ESSEN/BERLIN/FRANKFURT (Reuters) - Germany on Tuesday downplayed hopes for a state bailout of the ailing steel unit of loss-making conglomerate Thyssenkrupp TKAG.DE.
The comments by Economy Minister Peter Altmaier came shortly after IG Metall, Germany’s most powerful union, called on the government to take a stake in the business, which has been badly hit by the fallout from the coronavirus crisis.
“I do not believe that nationalisation is the right response at the moment,” Altmaier said, adding such a step would not solve the sector’s problems.
Instead, steelmakers needed to develop future-proof business models, which the government would then be prepared to support financially.
Along with rivals, Thyssenkrupp Steel Europe, Europe's second-largest steelmaker after ArcelorMittal MT.LU, has been plagued by high raw material costs, weak demand from the car industry and cheap Chinese imports.

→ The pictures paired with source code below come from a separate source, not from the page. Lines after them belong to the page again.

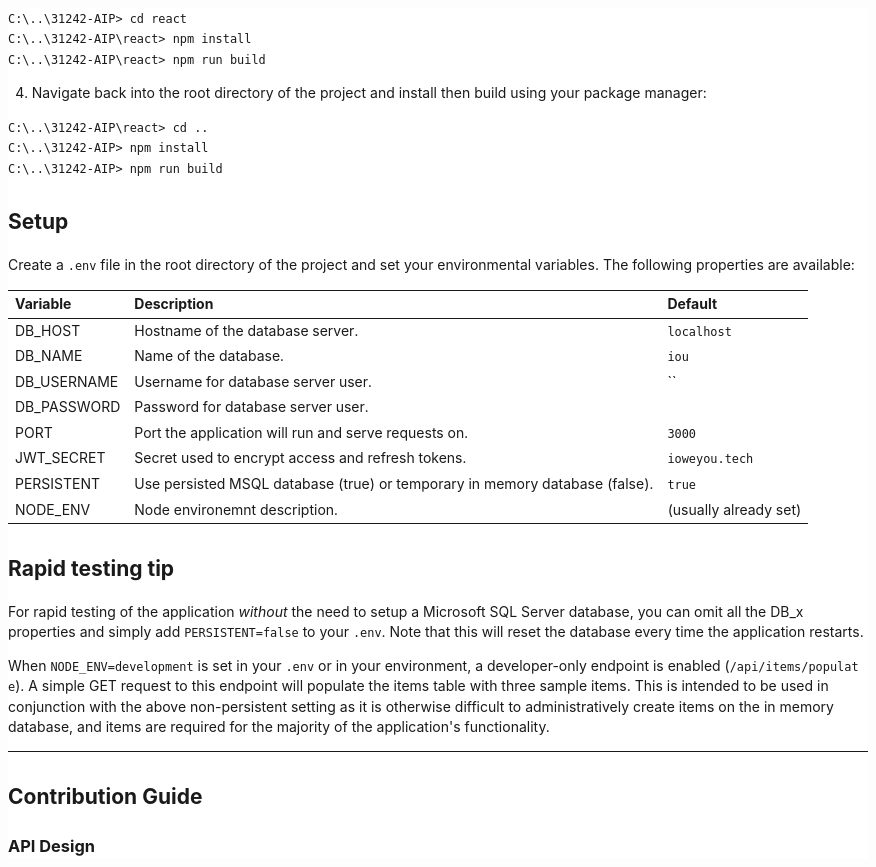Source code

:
 ```
C:\..\31242-AIP> cd react
C:\..\31242-AIP\react> npm install
C:\..\31242-AIP\react> npm run build
```

4. Navigate back into the root directory of the project and install then build using your package manager:

```
C:\..\31242-AIP\react> cd ..
C:\..\31242-AIP> npm install
C:\..\31242-AIP> npm run build
```

## Setup

Create a `.env` file in the root directory of the project and set your environmental variables. The following properties are available:

| Variable    | Description                                                                 | Default               |
| :---------- | :-------------------------------------------------------------------------- | :-------------------- |
| DB_HOST     | Hostname of the database server.                                            | `localhost`           |
| DB_NAME     | Name of the database.                                                       | `iou`                 |
| DB_USERNAME | Username for database server user.                                          | ``                    |
| DB_PASSWORD | Password for database server user.                                          |                       |
| PORT        | Port the application will run and serve requests on.                        | `3000`                |
| JWT_SECRET  | Secret used to encrypt access and refresh tokens.                           | `ioweyou.tech`        |
| PERSISTENT  | Use persisted MSQL database (true) or temporary in memory database (false). | `true`                |
| NODE_ENV    | Node environemnt description.                                               | (usually already set) |

## Rapid testing tip

For rapid testing of the application _without_ the need to setup a Microsoft SQL Server database, you can omit all the DB_x properties and simply add `PERSISTENT=false` to your `.env`. Note that this will reset the database every time the application restarts.

When `NODE_ENV=development` is set in your `.env` or in your environment, a developer-only endpoint is enabled (`/api/items/populate`). A simple GET request to this endpoint will populate the items table with three sample items. This is intended to be used in conjunction with the above non-persistent setting as it is otherwise difficult to administratively create items on the in memory database, and items are required for the majority of the application's functionality.

---

## Contribution Guide

### API Design
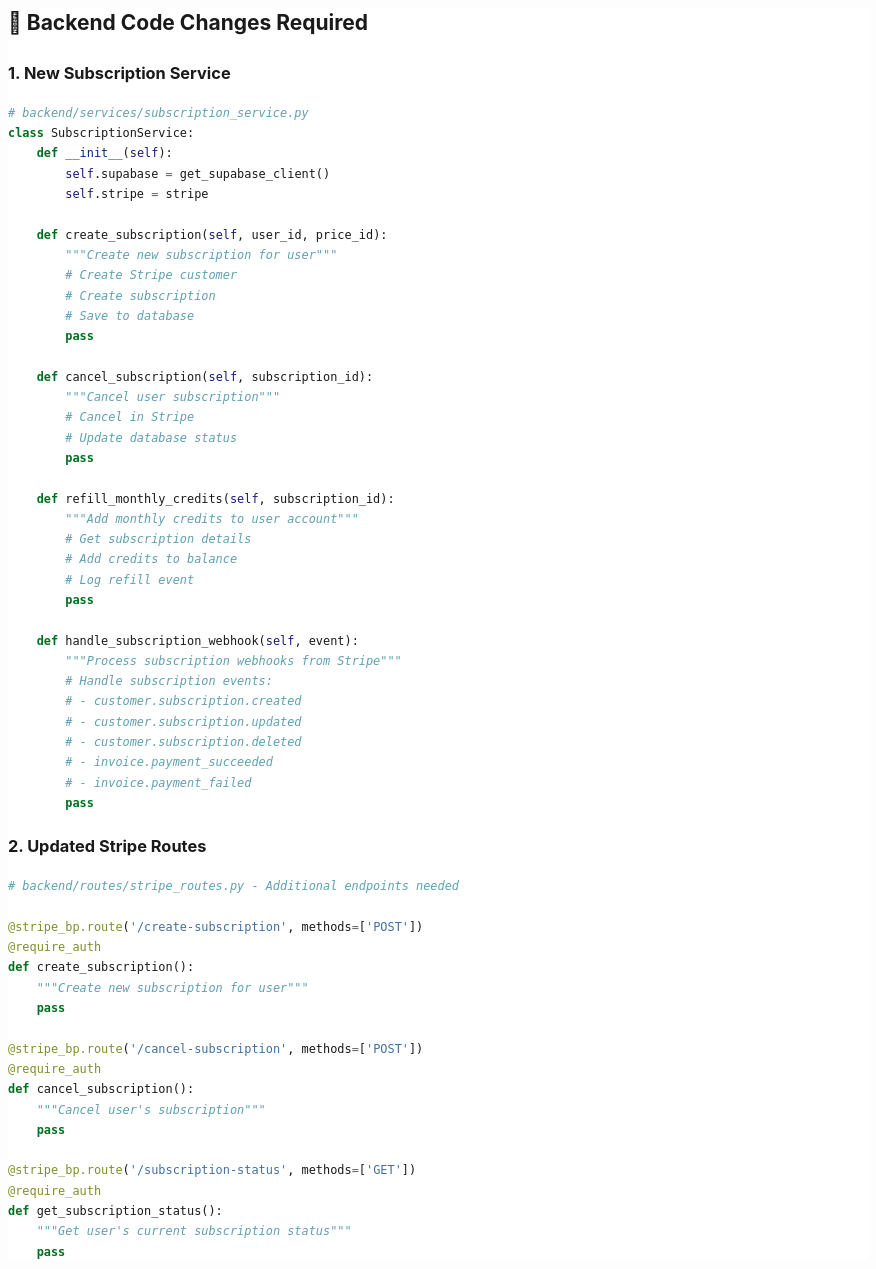 
## 🔄 **Backend Code Changes Required**

### **1. New Subscription Service**
```python
# backend/services/subscription_service.py
class SubscriptionService:
    def __init__(self):
        self.supabase = get_supabase_client()
        self.stripe = stripe
        
    def create_subscription(self, user_id, price_id):
        """Create new subscription for user"""
        # Create Stripe customer
        # Create subscription
        # Save to database
        pass
        
    def cancel_subscription(self, subscription_id):
        """Cancel user subscription"""
        # Cancel in Stripe
        # Update database status
        pass
        
    def refill_monthly_credits(self, subscription_id):
        """Add monthly credits to user account"""
        # Get subscription details
        # Add credits to balance
        # Log refill event
        pass
        
    def handle_subscription_webhook(self, event):
        """Process subscription webhooks from Stripe"""
        # Handle subscription events:
        # - customer.subscription.created
        # - customer.subscription.updated  
        # - customer.subscription.deleted
        # - invoice.payment_succeeded
        # - invoice.payment_failed
        pass
```

### **2. Updated Stripe Routes**
```python
# backend/routes/stripe_routes.py - Additional endpoints needed

@stripe_bp.route('/create-subscription', methods=['POST'])
@require_auth
def create_subscription():
    """Create new subscription for user"""
    pass

@stripe_bp.route('/cancel-subscription', methods=['POST'])
@require_auth  
def cancel_subscription():
    """Cancel user's subscription"""
    pass

@stripe_bp.route('/subscription-status', methods=['GET'])
@require_auth
def get_subscription_status():
    """Get user's current subscription status"""
    pass
```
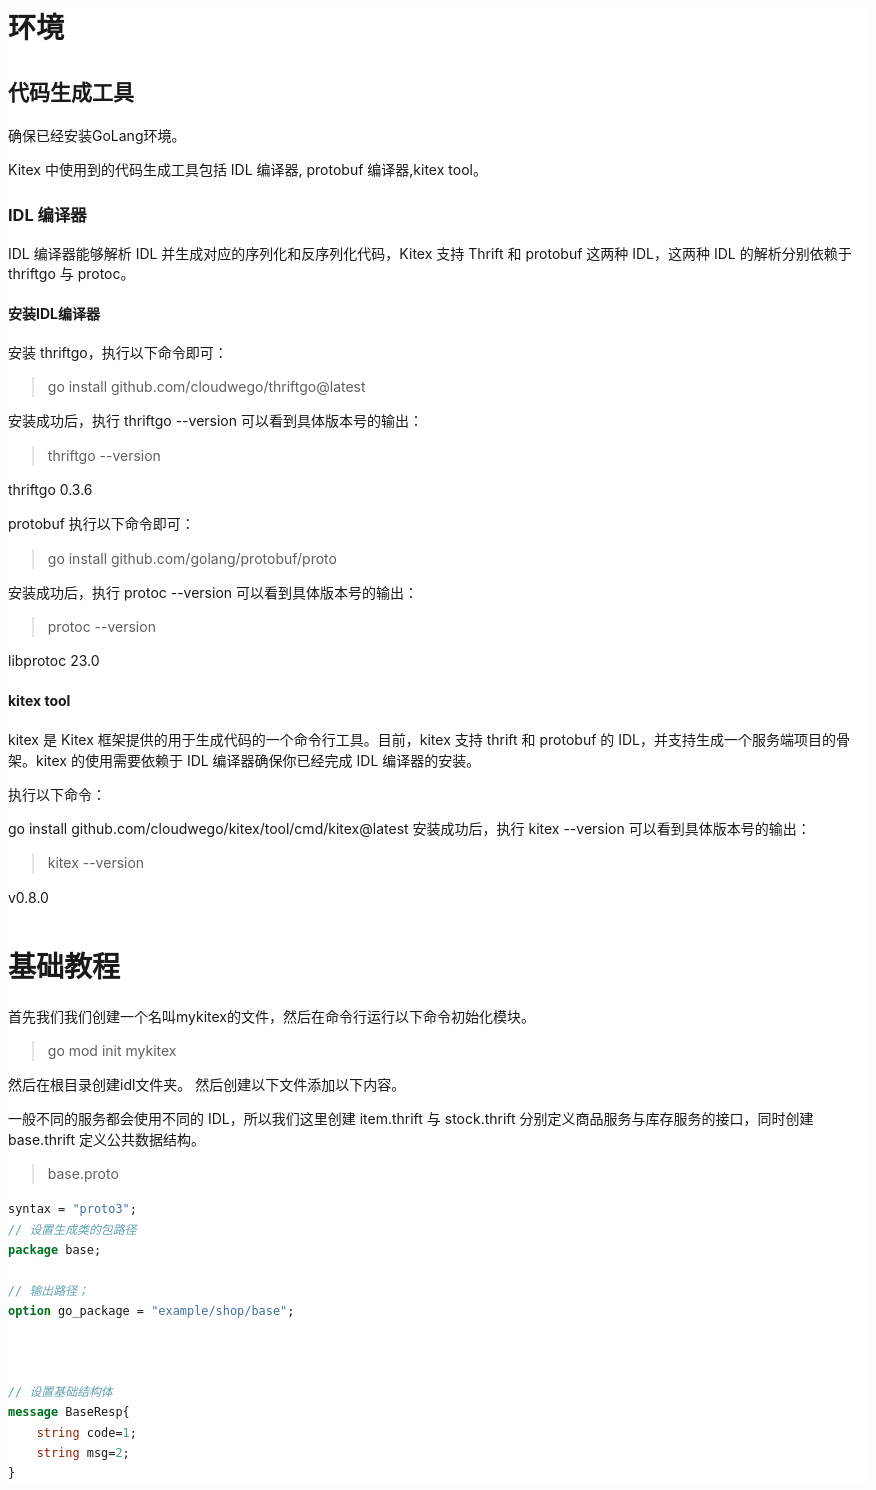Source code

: # 环境
## 代码生成工具
确保已经安装GoLang环境。

Kitex 中使用到的代码生成工具包括 IDL 编译器, protobuf 编译器,kitex tool。

### IDL 编译器
IDL 编译器能够解析 IDL 并生成对应的序列化和反序列化代码，Kitex 支持 Thrift 和 protobuf 这两种 IDL，这两种 IDL 的解析分别依赖于 thriftgo 与 protoc。

#### 安装IDL编译器
安装 thriftgo，执行以下命令即可：
>go install github.com/cloudwego/thriftgo@latest

安装成功后，执行 thriftgo --version 可以看到具体版本号的输出：

>thriftgo --version

thriftgo 0.3.6

protobuf 执行以下命令即可：
>go install  github.com/golang/protobuf/proto

安装成功后，执行 protoc --version  可以看到具体版本号的输出：
>protoc --version  

libprotoc 23.0

#### kitex tool
kitex 是 Kitex 框架提供的用于生成代码的一个命令行工具。目前，kitex 支持 thrift 和 protobuf 的 IDL，并支持生成一个服务端项目的骨架。kitex 的使用需要依赖于 IDL 编译器确保你已经完成 IDL 编译器的安装。

执行以下命令：

go install github.com/cloudwego/kitex/tool/cmd/kitex@latest
安装成功后，执行 kitex --version 可以看到具体版本号的输出：

>kitex --version

v0.8.0
# 基础教程
首先我们我们创建一个名叫mykitex的文件，然后在命令行运行以下命令初始化模块。
>go mod init mykitex

然后在根目录创建idl文件夹。
然后创建以下文件添加以下内容。

一般不同的服务都会使用不同的 IDL，所以我们这里创建 item.thrift 与 stock.thrift 分别定义商品服务与库存服务的接口，同时创建 base.thrift 定义公共数据结构。

>base.proto
```proto
syntax = "proto3";
// 设置生成类的包路径
package base;

// 输出路径；
option go_package = "example/shop/base";



// 设置基础结构体
message BaseResp{
    string code=1;
    string msg=2;
}
```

The division made a nine-month operating loss of about 700 million euros ($826 million).
A company spokesman said Thyssenkrupp was currently working on additional efforts to cut costs at the unit beyond previously announced plans to cut 3,000 jobs by 2026.
“Thyssenkrupp Steel cannot make it on its own,” Juergen Kerner, chief treasurer of IG Metall and Thyssenkrupp’s deputy supervisory board chairman, had said earlier, adding the union was open-minded with regard to the possible stake size.
Kerner said now was the time for Armin Laschet, state premier of Thyssenkrupp’s home state North Rhine-Westphalia, to step forward and take a stance, adding other companies, too, counted federal states as shareholders.
Asked on the topic earlier at an event in Berlin, Laschet said the focus was more on supporting Thyssenkrupp during its transformation towards hydrogen-based steel production.
“That’s why state participations are currently not on the agenda,” he said.